**Description of the task:**
Answer these questions using the healthcare marketing text below.
1. Which two retail competitors does the text name?
2. What two examples of value-added services does the text give?
3. What should full-color marketing graphics be used instead of?

Hospitals especially are in a tricky position.  For patients covered by high-deductible plans, cost often trumps quality – especially for non-emergent services like vaccines, diagnostic testing, and routine screening.  Competing with freestanding providers and retail competitors like CVS and Wal-Mart on price alone is often a losing proposition.

Given the stakes, it’s more important than ever for healthcare organizations to implement an integrated engagement strategy.  That includes emphasizes both the non-price ‘intrinsic’ benefits of your organization – quality awards and recognition, staff expertise, and emerging medical procedures and technology – as well as competing on price with targeted discounts and promotional offers.

• Trans-Promotional Statements

Patient financial communication is a simple, high-ROI marketing channel providers can use to efficiently increase demand for specific treatment options and value-added services, like classes or health screenings.  By using open space on patient statements and letters to promote targeted marketing offers, providers can leverage existing processes to reach a captive audience and boost share-of-wallet spend – without increasing costs.

Emerging data management and variable statement printing technologies are helping providers do more to reach patients with trans-promotional messaging.  Best-practice examples include:

- Targeting and personalizing offers based upon the unique demographic profile of the recipient – for example, delivering a heart screening to one patient segment and an offer for flu shots to another.

- Integrating full-color, attention-grabbing marketing graphics, instead of simple, plain text-elements.

Build a Better Billing Process

High-deductible and consumer-driven plans don’t just change the way patients shop for and compare treatment options.  They also increase the opportunity for billing confusion and frustration, as patients become a more active part of the payment process.

Dataset items:
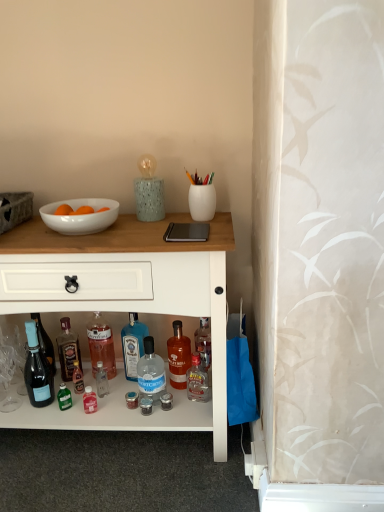
The image size is (384, 512). Describe the element at coordinates (37, 370) in the screenshot. I see `matte black champagne bottle at lower left` at that location.

Find the location of a particular element. The width and height of the screenshot is (384, 512). clear glass bottle at center, which is counted as the 2th bottle, starting from the right is located at coordinates (151, 372).

You are a GUI agent. You are given a task and a screenshot of the screen. Output one action in this format:
    pyautogui.click(x=<x>, y=<y>)
    Task: Click on the matte black champagne bottle at lower left
    This screenshot has height=512, width=384.
    Given the screenshot: What is the action you would take?
    pyautogui.click(x=37, y=370)

Does matte black champagne bottle at lower left appear on the left side of clear glass bottle at center, which is counted as the 2th bottle, starting from the right?

Yes, matte black champagne bottle at lower left is to the left of clear glass bottle at center, which is counted as the 2th bottle, starting from the right.

Can you tell me how much matte black champagne bottle at lower left and clear glass bottle at center, which is counted as the 2th bottle, starting from the right, differ in facing direction?

There is a 8.83-degree angle between the facing directions of matte black champagne bottle at lower left and clear glass bottle at center, which is counted as the 2th bottle, starting from the right.

Between matte black champagne bottle at lower left and clear glass bottle at center, placed as the 4th bottle when sorted from left to right, which one has larger width?

With larger width is clear glass bottle at center, placed as the 4th bottle when sorted from left to right.

Based on the photo, how distant is matte black champagne bottle at lower left from clear glass bottle at center, which is counted as the 2th bottle, starting from the right?

matte black champagne bottle at lower left is 34.05 centimeters from clear glass bottle at center, which is counted as the 2th bottle, starting from the right.

How many degrees apart are the facing directions of white glossy cabinet at center and translucent amber glass bottle at center, which ranks as the fifth bottle in left-to-right order?

white glossy cabinet at center and translucent amber glass bottle at center, which ranks as the fifth bottle in left-to-right order, are facing 0.326 degrees away from each other.

Is white glossy cabinet at center wider than translucent amber glass bottle at center, which ranks as the fifth bottle in left-to-right order?

Correct, the width of white glossy cabinet at center exceeds that of translucent amber glass bottle at center, which ranks as the fifth bottle in left-to-right order.

Considering the relative positions of white glossy cabinet at center and translucent amber glass bottle at center, which ranks as the fifth bottle in left-to-right order, in the image provided, is white glossy cabinet at center to the right of translucent amber glass bottle at center, which ranks as the fifth bottle in left-to-right order, from the viewer's perspective?

No.

Does white glossy cabinet at center turn towards translucent amber glass bottle at center, which ranks as the fifth bottle in left-to-right order?

Yes, white glossy cabinet at center is facing translucent amber glass bottle at center, which ranks as the fifth bottle in left-to-right order.

Is white glossy bowl at upper left facing away from blue glass bottle at center, the 3th bottle viewed from the right?

No, white glossy bowl at upper left's orientation is not away from blue glass bottle at center, the 3th bottle viewed from the right.

From a real-world perspective, relative to blue glass bottle at center, the 3th bottle viewed from the right, is white glossy bowl at upper left vertically above or below?

From a real-world perspective, white glossy bowl at upper left is physically above blue glass bottle at center, the 3th bottle viewed from the right.

From the image's perspective, is white glossy bowl at upper left above blue glass bottle at center, the 3th bottle viewed from the right?

Correct, white glossy bowl at upper left appears higher than blue glass bottle at center, the 3th bottle viewed from the right, in the image.

Can we say white glossy bowl at upper left lies outside blue glass bottle at center, which is counted as the 3th bottle, starting from the left?

Absolutely, white glossy bowl at upper left is external to blue glass bottle at center, which is counted as the 3th bottle, starting from the left.

Identify the location of the 1st bottle above the translucent amber glass bottle at center, which ranks as the fifth bottle in left-to-right order (from a real-world perspective). (133, 345).

Is translucent amber glass bottle at center, which is the first bottle in right-to-left order, in contact with blue glass bottle at center, the 3th bottle viewed from the right?

No.

Is blue glass bottle at center, the 3th bottle viewed from the right, at the back of translucent amber glass bottle at center, which ranks as the fifth bottle in left-to-right order?

No, translucent amber glass bottle at center, which ranks as the fifth bottle in left-to-right order,'s orientation is not away from blue glass bottle at center, the 3th bottle viewed from the right.

Is translucent amber glass bottle at center, which is the first bottle in right-to-left order, not inside blue glass bottle at center, which is counted as the 3th bottle, starting from the left?

translucent amber glass bottle at center, which is the first bottle in right-to-left order, is positioned outside blue glass bottle at center, which is counted as the 3th bottle, starting from the left.

Does white glossy cabinet at center come behind clear glass bottle at center, which is counted as the 2th bottle, starting from the right?

No, it is in front of clear glass bottle at center, which is counted as the 2th bottle, starting from the right.

Based on their positions, is white glossy cabinet at center located to the left or right of clear glass bottle at center, which is counted as the 2th bottle, starting from the right?

white glossy cabinet at center is to the left of clear glass bottle at center, which is counted as the 2th bottle, starting from the right.

From the image's perspective, which one is positioned lower, white glossy cabinet at center or clear glass bottle at center, which is counted as the 2th bottle, starting from the right?

clear glass bottle at center, which is counted as the 2th bottle, starting from the right.

Which is more to the right, clear glass bottle at center, placed as the 4th bottle when sorted from left to right, or shiny dark brown bottle at lower left, the fifth bottle from the right?

From the viewer's perspective, clear glass bottle at center, placed as the 4th bottle when sorted from left to right, appears more on the right side.

Based on the photo, from the image's perspective, which object appears higher, clear glass bottle at center, which is counted as the 2th bottle, starting from the right, or shiny dark brown bottle at lower left, positioned as the 1th bottle in left-to-right order?

shiny dark brown bottle at lower left, positioned as the 1th bottle in left-to-right order, from the image's perspective.

Is the depth of clear glass bottle at center, placed as the 4th bottle when sorted from left to right, less than that of shiny dark brown bottle at lower left, the fifth bottle from the right?

Yes, clear glass bottle at center, placed as the 4th bottle when sorted from left to right, is closer to the camera.

Is shiny dark brown bottle at lower left, the fifth bottle from the right, shorter than clear glass bottle at center, placed as the 4th bottle when sorted from left to right?

Incorrect, the height of shiny dark brown bottle at lower left, the fifth bottle from the right, does not fall short of that of clear glass bottle at center, placed as the 4th bottle when sorted from left to right.

Where is `the 3rd bottle to the right of the shiny dark brown bottle at lower left, the fifth bottle from the right, counting from the anchor's position`? The height and width of the screenshot is (512, 384). the 3rd bottle to the right of the shiny dark brown bottle at lower left, the fifth bottle from the right, counting from the anchor's position is located at coordinates (151, 372).

Is shiny dark brown bottle at lower left, positioned as the 1th bottle in left-to-right order, oriented towards clear glass bottle at center, placed as the 4th bottle when sorted from left to right?

No, shiny dark brown bottle at lower left, positioned as the 1th bottle in left-to-right order, is not facing towards clear glass bottle at center, placed as the 4th bottle when sorted from left to right.

The height and width of the screenshot is (512, 384). Identify the location of beer bottle lying above the clear glass bottle at center, placed as the 4th bottle when sorted from left to right (from the image's perspective). (37, 370).

This screenshot has height=512, width=384. What are the coordinates of `the 3rd bottle below when counting from the white glossy cabinet at center (from the image's perspective)` in the screenshot? It's located at (178, 356).

Based on their spatial positions, is clear glass bottle at center, which ranks as the 2th bottle in left-to-right order, or white glossy bowl at upper left further from matte black champagne bottle at lower left?

white glossy bowl at upper left lies further to matte black champagne bottle at lower left than the other object.

Based on their spatial positions, is translucent amber glass bottle at center, which ranks as the fifth bottle in left-to-right order, or white glossy bowl at upper left further from clear glass bottle at center, which ranks as the 2th bottle in left-to-right order?

Based on the image, white glossy bowl at upper left appears to be further to clear glass bottle at center, which ranks as the 2th bottle in left-to-right order.

Which object lies nearer to the anchor point white glossy cabinet at center, white glossy bowl at upper left or clear glass bottle at center, which ranks as the 2th bottle in left-to-right order?

Based on the image, white glossy bowl at upper left appears to be nearer to white glossy cabinet at center.

Considering their positions, is matte black champagne bottle at lower left positioned further to white glossy cabinet at center than clear glass bottle at center, placed as the 4th bottle when sorted from left to right?

matte black champagne bottle at lower left is positioned further to the anchor white glossy cabinet at center.

Looking at the image, which one is located further to shiny dark brown bottle at lower left, positioned as the 1th bottle in left-to-right order, clear glass bottle at center, which is counted as the 2th bottle, starting from the right, or matte black champagne bottle at lower left?

clear glass bottle at center, which is counted as the 2th bottle, starting from the right, is positioned further to the anchor shiny dark brown bottle at lower left, positioned as the 1th bottle in left-to-right order.

Considering their positions, is translucent amber glass bottle at center, which ranks as the fifth bottle in left-to-right order, positioned further to matte black champagne bottle at lower left than clear glass bottle at center, placed as the 4th bottle when sorted from left to right?

translucent amber glass bottle at center, which ranks as the fifth bottle in left-to-right order, is further to matte black champagne bottle at lower left.

Looking at this image, when comparing their distances from clear glass bottle at center, which is counted as the 2th bottle, starting from the right, does clear glass bottle at center, which is the fourth bottle from right to left, or matte black champagne bottle at lower left seem closer?

clear glass bottle at center, which is the fourth bottle from right to left, is positioned closer to the anchor clear glass bottle at center, which is counted as the 2th bottle, starting from the right.

Based on their spatial positions, is clear glass bottle at center, which is counted as the 2th bottle, starting from the right, or matte black champagne bottle at lower left further from blue glass bottle at center, which is counted as the 3th bottle, starting from the left?

Among the two, matte black champagne bottle at lower left is located further to blue glass bottle at center, which is counted as the 3th bottle, starting from the left.

Identify the location of beer bottle between white glossy cabinet at center and shiny dark brown bottle at lower left, positioned as the 1th bottle in left-to-right order, along the z-axis. (37, 370).

Find the location of a particular element. The height and width of the screenshot is (512, 384). beer bottle between white glossy bowl at upper left and translucent amber glass bottle at center, which ranks as the fifth bottle in left-to-right order, from top to bottom is located at coordinates (37, 370).

This screenshot has width=384, height=512. What are the coordinates of `beer bottle between white glossy bowl at upper left and clear glass bottle at center, which is counted as the 2th bottle, starting from the right, vertically` in the screenshot? It's located at (37, 370).

Find the location of a particular element. bottle between blue glass bottle at center, the 3th bottle viewed from the right, and translucent amber glass bottle at center, which ranks as the fifth bottle in left-to-right order, from left to right is located at coordinates [151, 372].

**Reply:**
1. CVS and Wal-Mart.
2. Classes and health screenings.
3. Simple, plain text-elements.